* **Task objective**:
A complete response lists each line of the data below that includes the word "TRIANGLE".

* **Information given**:
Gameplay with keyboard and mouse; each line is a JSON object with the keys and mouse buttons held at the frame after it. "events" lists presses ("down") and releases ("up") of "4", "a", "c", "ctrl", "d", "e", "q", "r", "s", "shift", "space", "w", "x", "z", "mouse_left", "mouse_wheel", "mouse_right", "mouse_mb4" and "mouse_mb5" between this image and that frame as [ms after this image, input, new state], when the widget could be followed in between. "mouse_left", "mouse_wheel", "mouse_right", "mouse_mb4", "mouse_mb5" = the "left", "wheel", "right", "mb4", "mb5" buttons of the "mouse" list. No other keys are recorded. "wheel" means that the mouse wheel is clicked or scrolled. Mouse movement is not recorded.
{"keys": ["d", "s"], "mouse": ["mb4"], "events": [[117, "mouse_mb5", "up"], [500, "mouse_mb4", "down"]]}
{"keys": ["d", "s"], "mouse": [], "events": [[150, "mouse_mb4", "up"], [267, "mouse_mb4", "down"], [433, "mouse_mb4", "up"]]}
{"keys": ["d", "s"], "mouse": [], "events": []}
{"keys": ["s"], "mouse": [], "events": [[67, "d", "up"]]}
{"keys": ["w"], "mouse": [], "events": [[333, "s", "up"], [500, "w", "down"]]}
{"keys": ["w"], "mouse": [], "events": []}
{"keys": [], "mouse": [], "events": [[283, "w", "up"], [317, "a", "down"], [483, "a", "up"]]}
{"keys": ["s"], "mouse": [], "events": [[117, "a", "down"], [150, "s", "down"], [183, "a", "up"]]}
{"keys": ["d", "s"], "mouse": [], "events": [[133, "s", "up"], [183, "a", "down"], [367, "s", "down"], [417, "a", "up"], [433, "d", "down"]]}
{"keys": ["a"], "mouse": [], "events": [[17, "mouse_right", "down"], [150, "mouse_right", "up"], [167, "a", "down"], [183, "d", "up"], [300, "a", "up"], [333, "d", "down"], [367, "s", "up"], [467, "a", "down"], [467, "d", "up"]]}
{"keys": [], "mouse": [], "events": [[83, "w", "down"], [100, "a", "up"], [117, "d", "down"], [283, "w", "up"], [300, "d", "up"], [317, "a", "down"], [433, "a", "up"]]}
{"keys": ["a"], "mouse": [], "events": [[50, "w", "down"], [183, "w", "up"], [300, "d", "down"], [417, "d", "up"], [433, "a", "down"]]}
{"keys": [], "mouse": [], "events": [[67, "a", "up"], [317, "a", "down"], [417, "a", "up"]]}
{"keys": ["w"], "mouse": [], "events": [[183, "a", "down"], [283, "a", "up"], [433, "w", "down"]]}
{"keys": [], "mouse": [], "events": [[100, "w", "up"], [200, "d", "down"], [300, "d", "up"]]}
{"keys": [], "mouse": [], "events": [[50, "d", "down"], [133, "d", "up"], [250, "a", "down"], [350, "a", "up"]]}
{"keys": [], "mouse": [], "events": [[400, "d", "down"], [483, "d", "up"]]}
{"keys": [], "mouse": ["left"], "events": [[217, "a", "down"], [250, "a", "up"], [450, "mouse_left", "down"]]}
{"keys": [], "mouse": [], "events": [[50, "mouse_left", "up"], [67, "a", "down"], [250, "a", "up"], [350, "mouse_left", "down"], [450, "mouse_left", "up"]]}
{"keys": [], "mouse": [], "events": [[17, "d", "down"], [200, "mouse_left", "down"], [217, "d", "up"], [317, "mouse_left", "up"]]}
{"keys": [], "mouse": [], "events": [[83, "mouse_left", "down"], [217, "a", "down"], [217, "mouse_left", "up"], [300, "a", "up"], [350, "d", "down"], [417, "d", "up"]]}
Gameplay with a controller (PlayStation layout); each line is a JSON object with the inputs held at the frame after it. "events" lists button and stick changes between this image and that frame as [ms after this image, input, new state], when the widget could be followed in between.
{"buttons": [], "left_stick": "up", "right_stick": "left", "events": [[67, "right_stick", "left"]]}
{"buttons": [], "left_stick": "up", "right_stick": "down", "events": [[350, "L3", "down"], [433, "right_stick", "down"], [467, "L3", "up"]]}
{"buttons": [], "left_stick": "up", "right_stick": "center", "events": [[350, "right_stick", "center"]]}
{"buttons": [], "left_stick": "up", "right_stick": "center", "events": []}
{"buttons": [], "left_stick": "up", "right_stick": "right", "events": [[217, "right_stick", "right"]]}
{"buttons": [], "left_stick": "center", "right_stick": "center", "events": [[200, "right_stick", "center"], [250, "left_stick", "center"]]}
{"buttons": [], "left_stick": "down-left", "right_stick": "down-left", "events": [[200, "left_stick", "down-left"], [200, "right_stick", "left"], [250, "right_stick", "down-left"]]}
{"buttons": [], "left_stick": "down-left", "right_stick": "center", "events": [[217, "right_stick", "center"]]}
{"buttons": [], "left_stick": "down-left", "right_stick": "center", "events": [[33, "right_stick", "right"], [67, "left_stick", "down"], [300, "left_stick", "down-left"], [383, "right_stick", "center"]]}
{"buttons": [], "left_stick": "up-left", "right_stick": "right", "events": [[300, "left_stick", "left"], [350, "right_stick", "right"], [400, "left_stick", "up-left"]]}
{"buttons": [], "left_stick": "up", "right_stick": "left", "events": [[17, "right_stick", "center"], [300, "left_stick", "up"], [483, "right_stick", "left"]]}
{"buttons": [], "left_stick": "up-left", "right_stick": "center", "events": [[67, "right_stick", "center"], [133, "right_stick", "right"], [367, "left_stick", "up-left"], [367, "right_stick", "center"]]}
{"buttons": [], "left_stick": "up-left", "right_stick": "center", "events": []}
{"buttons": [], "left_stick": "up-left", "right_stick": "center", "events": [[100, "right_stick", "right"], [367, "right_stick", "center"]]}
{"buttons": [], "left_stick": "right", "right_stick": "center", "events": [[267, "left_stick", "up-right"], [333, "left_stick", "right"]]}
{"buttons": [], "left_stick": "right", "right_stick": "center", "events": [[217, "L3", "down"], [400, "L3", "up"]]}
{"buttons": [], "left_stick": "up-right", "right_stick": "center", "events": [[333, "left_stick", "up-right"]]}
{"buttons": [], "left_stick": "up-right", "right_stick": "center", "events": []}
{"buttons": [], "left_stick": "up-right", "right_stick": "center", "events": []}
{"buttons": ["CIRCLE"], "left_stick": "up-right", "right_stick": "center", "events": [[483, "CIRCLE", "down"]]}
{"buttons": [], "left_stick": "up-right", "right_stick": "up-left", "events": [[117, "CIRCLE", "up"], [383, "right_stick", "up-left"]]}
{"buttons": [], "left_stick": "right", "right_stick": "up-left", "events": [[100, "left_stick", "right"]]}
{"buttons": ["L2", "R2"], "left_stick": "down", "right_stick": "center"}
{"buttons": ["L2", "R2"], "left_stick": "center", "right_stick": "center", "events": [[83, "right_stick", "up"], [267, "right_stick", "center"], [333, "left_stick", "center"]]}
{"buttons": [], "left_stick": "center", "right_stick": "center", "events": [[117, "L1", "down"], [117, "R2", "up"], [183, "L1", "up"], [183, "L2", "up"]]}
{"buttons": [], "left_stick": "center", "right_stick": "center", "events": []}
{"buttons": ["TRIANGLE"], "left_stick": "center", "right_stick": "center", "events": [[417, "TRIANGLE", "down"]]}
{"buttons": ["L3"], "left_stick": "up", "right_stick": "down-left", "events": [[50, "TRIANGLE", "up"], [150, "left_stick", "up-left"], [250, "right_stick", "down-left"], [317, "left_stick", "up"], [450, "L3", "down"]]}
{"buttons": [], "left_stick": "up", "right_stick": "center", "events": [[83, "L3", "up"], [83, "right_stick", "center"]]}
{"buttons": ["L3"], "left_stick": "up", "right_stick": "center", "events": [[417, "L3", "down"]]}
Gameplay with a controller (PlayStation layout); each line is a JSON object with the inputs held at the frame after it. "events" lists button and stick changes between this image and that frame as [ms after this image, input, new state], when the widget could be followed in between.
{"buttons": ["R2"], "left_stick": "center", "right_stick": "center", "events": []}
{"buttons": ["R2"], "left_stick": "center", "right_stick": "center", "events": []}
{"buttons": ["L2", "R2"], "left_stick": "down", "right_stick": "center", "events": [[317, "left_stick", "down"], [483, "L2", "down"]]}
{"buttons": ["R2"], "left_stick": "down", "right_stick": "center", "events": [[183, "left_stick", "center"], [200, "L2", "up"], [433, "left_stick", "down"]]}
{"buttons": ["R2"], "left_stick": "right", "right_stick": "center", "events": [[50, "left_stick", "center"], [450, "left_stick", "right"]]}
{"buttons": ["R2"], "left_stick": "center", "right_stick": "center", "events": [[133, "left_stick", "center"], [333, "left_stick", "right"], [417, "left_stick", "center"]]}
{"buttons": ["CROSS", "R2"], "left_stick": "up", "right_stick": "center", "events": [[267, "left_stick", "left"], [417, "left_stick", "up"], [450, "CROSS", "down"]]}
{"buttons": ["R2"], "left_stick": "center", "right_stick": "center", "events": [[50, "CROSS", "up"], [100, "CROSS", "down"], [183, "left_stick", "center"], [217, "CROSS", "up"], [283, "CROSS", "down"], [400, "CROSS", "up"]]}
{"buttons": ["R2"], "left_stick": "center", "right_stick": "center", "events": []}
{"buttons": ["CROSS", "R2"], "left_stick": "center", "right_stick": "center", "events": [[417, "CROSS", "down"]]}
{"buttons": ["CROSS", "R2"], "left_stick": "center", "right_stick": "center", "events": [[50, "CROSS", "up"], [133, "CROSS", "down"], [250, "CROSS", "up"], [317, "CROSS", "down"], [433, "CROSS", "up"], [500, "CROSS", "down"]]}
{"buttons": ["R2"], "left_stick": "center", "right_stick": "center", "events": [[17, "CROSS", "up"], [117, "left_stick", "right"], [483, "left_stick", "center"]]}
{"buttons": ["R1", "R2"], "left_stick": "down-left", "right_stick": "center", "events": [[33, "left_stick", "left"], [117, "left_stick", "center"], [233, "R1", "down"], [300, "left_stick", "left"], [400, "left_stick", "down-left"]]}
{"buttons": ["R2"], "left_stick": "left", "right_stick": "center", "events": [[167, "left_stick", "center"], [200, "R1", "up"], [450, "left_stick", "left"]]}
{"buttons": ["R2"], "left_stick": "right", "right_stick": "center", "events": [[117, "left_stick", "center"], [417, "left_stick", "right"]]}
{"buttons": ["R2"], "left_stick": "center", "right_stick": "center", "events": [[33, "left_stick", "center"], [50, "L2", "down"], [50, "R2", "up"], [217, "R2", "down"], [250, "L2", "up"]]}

* **Answer to this exercise**:
{"buttons": ["TRIANGLE"], "left_stick": "center", "right_stick": "center", "events": [[417, "TRIANGLE", "down"]]}
{"buttons": ["L3"], "left_stick": "up", "right_stick": "down-left", "events": [[50, "TRIANGLE", "up"], [150, "left_stick", "up-left"], [250, "right_stick", "down-left"], [317, "left_stick", "up"], [450, "L3", "down"]]}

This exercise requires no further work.